In my opinion, Wilsonart Classic is the best laminate all around, but there are other brands that can tend to specific needs better.

hope this helps, now I have a fish to eat.....


----------



## Glasshousebltr (Feb 9, 2004)

You alaskans eat a lot of fish. uh?

Bob


----------



## tuman84 (Dec 31, 2003)

*moo*

Yes, the fuzzy one has spoken.

I agree, a lot of manufacturers have a good series and a bad one, almost everyone does actually.

But the bad range about $0.60-80/sq.ft and are usually imported from Asia and have thickness of 8.1 or 8.2 or . something, *cough* Shaw *cough*

I dont have anything against Pergo, except that it kinda pisses me off when customers call every type of laminate Pergo, its like calling every TV in Best Buy a Sony.

I find Kronotex, Classen, & Meyer (they no longer carry the series i used to buy, but still) among the best and much cheaper, when comparing to similar warranty, and ware rating products as Armstrong, Wilson Arts, and Pergo produces.

Most of the good stuff is made in Germany, and I usually wont even look at any thing made in Asia unless the customer has their mind set only on that product/color.

Moo


----------



## Floorwizard (Sep 24, 2003)

Yes we eat alot of fish of course. You would too, if you saw some premium 40 lb and up King Salmon floppin around the river next to your house.
Catch a few of those and your all set for the winter.
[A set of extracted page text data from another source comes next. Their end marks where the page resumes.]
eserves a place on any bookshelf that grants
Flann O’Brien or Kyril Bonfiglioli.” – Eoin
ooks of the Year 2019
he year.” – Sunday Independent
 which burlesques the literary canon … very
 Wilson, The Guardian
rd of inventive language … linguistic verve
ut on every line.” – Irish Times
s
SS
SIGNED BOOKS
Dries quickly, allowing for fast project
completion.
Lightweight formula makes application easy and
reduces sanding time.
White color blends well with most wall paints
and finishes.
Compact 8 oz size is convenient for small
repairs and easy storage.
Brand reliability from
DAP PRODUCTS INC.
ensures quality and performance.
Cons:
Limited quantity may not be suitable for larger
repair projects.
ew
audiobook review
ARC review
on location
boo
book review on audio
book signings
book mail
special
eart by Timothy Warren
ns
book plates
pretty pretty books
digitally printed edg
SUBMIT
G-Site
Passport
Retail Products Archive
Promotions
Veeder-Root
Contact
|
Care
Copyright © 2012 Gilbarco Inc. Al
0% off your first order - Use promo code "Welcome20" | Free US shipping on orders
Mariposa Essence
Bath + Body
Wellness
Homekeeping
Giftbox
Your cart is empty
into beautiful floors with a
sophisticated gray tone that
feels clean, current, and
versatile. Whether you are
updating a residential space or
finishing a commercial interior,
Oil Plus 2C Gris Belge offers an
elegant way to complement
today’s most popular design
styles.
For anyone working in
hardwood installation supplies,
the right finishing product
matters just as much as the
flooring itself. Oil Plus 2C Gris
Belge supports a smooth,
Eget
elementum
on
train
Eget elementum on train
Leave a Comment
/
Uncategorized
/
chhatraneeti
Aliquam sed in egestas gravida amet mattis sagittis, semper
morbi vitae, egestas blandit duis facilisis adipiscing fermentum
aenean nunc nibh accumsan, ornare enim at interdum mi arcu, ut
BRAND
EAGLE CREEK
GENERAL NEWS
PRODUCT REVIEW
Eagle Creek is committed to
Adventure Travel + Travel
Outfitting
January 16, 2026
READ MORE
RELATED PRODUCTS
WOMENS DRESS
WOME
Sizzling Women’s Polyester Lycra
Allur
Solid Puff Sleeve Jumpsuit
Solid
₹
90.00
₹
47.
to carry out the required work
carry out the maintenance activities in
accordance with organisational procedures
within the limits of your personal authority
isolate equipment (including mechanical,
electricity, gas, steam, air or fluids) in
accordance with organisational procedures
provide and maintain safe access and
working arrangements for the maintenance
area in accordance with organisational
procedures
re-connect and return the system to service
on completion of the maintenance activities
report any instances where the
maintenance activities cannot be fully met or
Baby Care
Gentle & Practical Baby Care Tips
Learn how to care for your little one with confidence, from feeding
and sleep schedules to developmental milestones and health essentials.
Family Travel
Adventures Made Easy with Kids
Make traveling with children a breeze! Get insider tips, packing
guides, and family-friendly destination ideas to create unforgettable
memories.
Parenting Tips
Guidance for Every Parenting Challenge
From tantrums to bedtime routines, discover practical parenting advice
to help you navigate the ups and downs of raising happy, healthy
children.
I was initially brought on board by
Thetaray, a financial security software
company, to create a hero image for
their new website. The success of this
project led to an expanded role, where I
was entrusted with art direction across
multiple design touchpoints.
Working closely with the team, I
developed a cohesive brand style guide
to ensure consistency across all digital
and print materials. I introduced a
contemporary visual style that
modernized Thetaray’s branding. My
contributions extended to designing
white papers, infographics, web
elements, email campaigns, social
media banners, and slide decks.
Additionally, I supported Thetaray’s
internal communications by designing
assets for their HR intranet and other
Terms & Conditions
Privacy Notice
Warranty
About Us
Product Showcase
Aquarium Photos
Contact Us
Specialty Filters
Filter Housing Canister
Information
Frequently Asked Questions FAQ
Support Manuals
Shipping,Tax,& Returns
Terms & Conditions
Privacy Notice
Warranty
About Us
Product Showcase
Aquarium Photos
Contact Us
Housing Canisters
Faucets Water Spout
I too dislike it when clients call all lam Pergo.
Asia should stick to making area rugs.

The Swedish really know what's going on in the flooring industry. If you have ever been in that part of the world, they love Linoleum, Lam and Hardwood. They are into flooring that is natural, and I don't blame em a bit.

Classen is a great floor to save money, but I have always been suprised by how big their warranties are. They just may go the same route as Formica and be out of business if they can't live up to them.


----------



## neolitic (Apr 20, 2006)

If you want to get your post count up
please add to current threads, okay?
What does a Genfut do?


----------